サプライヤトラブル対処法7(牧野直哉)
前回まで、バイヤ企業、サプライヤともに、社内と双方へ情報管理について述べました。情報を一元化して、関係者には共有してこそ、トラブル解消を目指した全社的な取り組みが、サプライヤと共同して実践可能になります。
ここで、一元化した情報の展開方法について考えます。すでにインターネットによるPCやスマホの常時接続は当たり前ですね。ポイントは、PCやスマホを使う人=関係者がPCやスマホ、インターネットを介して、どのように情報共有を実現するかです。
書類やメールでの情報展開に加えて、ビジネスチャットやWeb会議を含めて、コミュニケーションツールは増えています。これは日常業務でも言える話ですが、人間の一日の時間は、誰しも同じく24時間です。したがって、新たなコミュニケーション手段が登場しても新たな手段分時間が増えるわけではありません。既存の手段に費やしていた時間を減らす必要があるのです。 したがって、まず社内の関係者の誰もが漏れなく使用している手段をメインにして、複数の手段を組み合わせて情報展開を実践します。このブログと同じような活字情報は、
①FAX
②メール
③チャット
の手段が想定できます。①FAXは、同報機能があるものの、発信の手間や複数人での情報共有の手間には難あり。トラブル対応の情報共有手段としては除外します。③チャットは、即時性や双方向性、そしてテキスト情報が記録される観点では非常に有効なツールです。しかしサプライヤまで含めた普及度や担当者の慣れでは、メインツールとして使用するのは、すこし躊躇します。したがって②メールが普及度や慣れの面でもっとも適しています。メールは読み手=受信者が読みに行く=受信ボックスを空ける手間は発生します。すでにビジネスの現場で一般化して30年近く経過しますので、情報共有化にはもっとも適した手段といえるでしょう。

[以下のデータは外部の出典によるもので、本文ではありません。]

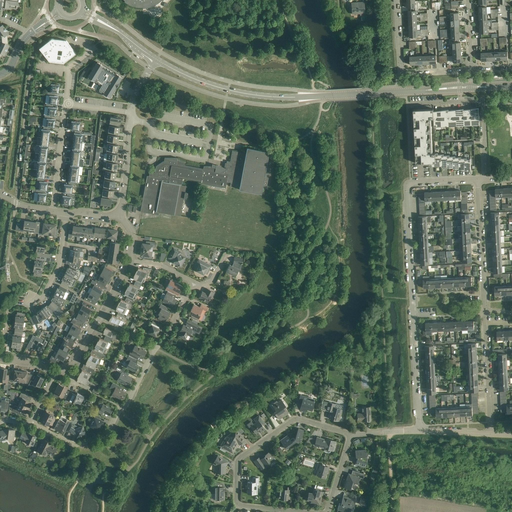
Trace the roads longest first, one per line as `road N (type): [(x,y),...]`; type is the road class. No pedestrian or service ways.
road 1 (residential): [(420,431),(407,184),(477,179)]
road 2 (residential): [(30,422),(75,445),(104,436),(155,349)]
road 3 (residential): [(298,511),(236,501),(239,457),(299,419)]
road 4 (tertiary): [(326,96),(227,90),(156,59)]
road 5 (residential): [(1,358),(7,310),(42,297),(58,266),(66,212)]
road 6 (residential): [(485,178),(479,101),(408,105)]
road 7 (residential): [(470,71),(403,73),(396,0)]
road 8 (residential): [(484,309),(477,179)]
road 9 (residential): [(490,433),(484,309)]
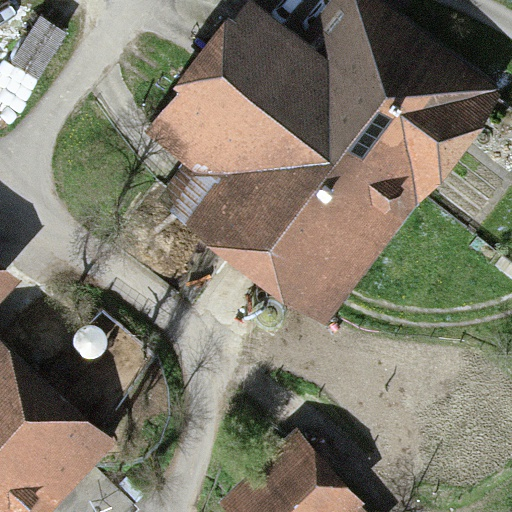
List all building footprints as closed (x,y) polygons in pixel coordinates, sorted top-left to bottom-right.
[(192,78),(156,124),(205,161),(181,193),(311,291),(465,87),(358,6),(321,53),(256,4),(197,82),(192,78)] [(32,72),(61,27),(36,12),(8,56),(32,72)] [(0,511),(10,511),(94,422),(0,337),(0,511)] [(246,511),(315,511),(333,496),(300,461),(246,511)] [(133,511),(139,506),(92,463),(47,511),(133,511)]
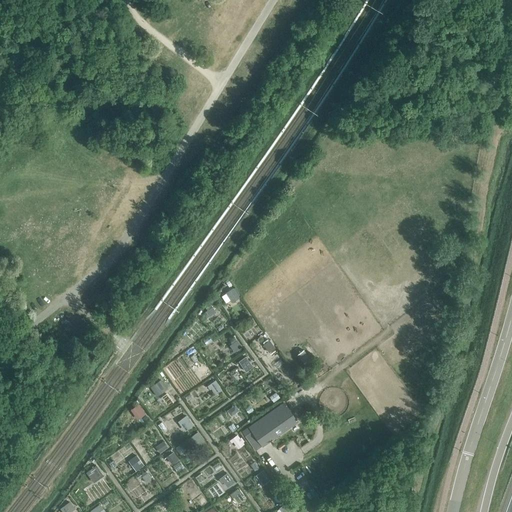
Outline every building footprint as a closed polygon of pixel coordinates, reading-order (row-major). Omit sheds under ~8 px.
[(225,293),(231,302),(239,297),(233,288),(225,293)] [(212,306),(202,313),(206,319),(209,316),(210,317),(217,312),(212,306)] [(234,352),(242,347),(237,340),(236,340),(235,339),(230,342),(231,344),(229,345),(234,352)] [(275,348),(269,340),(268,339),(263,342),(264,343),(263,343),(263,344),(269,353),(275,348)] [(252,363),(247,357),(241,361),(246,368),(252,363)] [(208,371),(203,364),(197,368),(202,375),(208,371)] [(153,385),(160,394),(166,390),(162,383),(160,380),(153,385)] [(222,390),(215,380),(207,386),(210,389),(211,389),(215,394),(222,390)] [(138,403),(130,409),(137,419),(145,413),(138,403)] [(284,404),(249,428),(243,432),(256,450),(296,422),(284,404)] [(249,414),(253,410),(250,405),(245,409),(249,414)] [(233,417),(240,412),(235,406),(229,411),(233,417)] [(181,423),(183,422),(187,428),(193,424),(187,415),(179,420),(181,423)] [(205,441),(198,431),(189,437),(192,441),(194,440),(198,446),(205,441)] [(240,437),(238,434),(230,440),(232,443),(234,442),(238,448),(244,443),(243,442),(244,441),(241,437),(240,437)] [(163,441),(155,447),(160,453),(168,447),(163,441)] [(166,456),(172,464),(179,460),(173,452),(166,456)] [(136,470),(145,465),(137,453),(129,459),(136,470)] [(90,483),(95,480),(93,477),(98,473),(95,469),(85,476),(90,483)] [(264,470),(256,475),(263,485),(270,480),(264,470)] [(147,473),(141,477),(146,483),(151,479),(147,473)] [(219,479),(222,483),(223,482),(227,487),(235,482),(228,473),(219,479)] [(237,489),(230,494),(233,498),(234,497),(239,502),(244,498),(242,496),(244,495),(240,490),(239,491),(237,489)] [(204,494),(197,499),(201,506),(209,501),(204,494)] [(70,501),(61,508),(60,508),(62,511),(70,511),(75,508),(70,501)] [(294,511),(295,511),(288,502),(279,508),(282,511),(294,511)] [(91,509),(92,511),(104,511),(105,511),(99,503),(91,509)]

何もかもメールというわけではなく、トラブル発生直後の緊急期、数日に一回の頻度で、顔を見ながらの会議やWEB会議や、個別・詳細のテーマにはチャットを交えて対処します。
メールを主な情報展開手段にするとして、トラブル発生直後の情報展開頻度としては、朝と夜、始業時と終業時の2回、最新情報を関連部門に展開します。朝のメールには、その日に予定された取り組み、夜のメールには、予定された取り組みの消化状況といった内容を基本とします。加えて何か大きく影響する事象が発生した場合は、都度発信します。
発信するとき、重要なのはメールの題名です。「XXXX株式会社トラブル 第1報」といった形で「第1報」の数字の部分を発信の都度、更新します。この題名とメール履歴のソート機能を活用すれば、メール受信ボックスでトラブル発生からの対応が時系列に並び、後から活用が可能です。トラブル発生から収束、再発防止策までの流れを網羅して理解する、報告書の作成にも役立つデータベースになるはずです。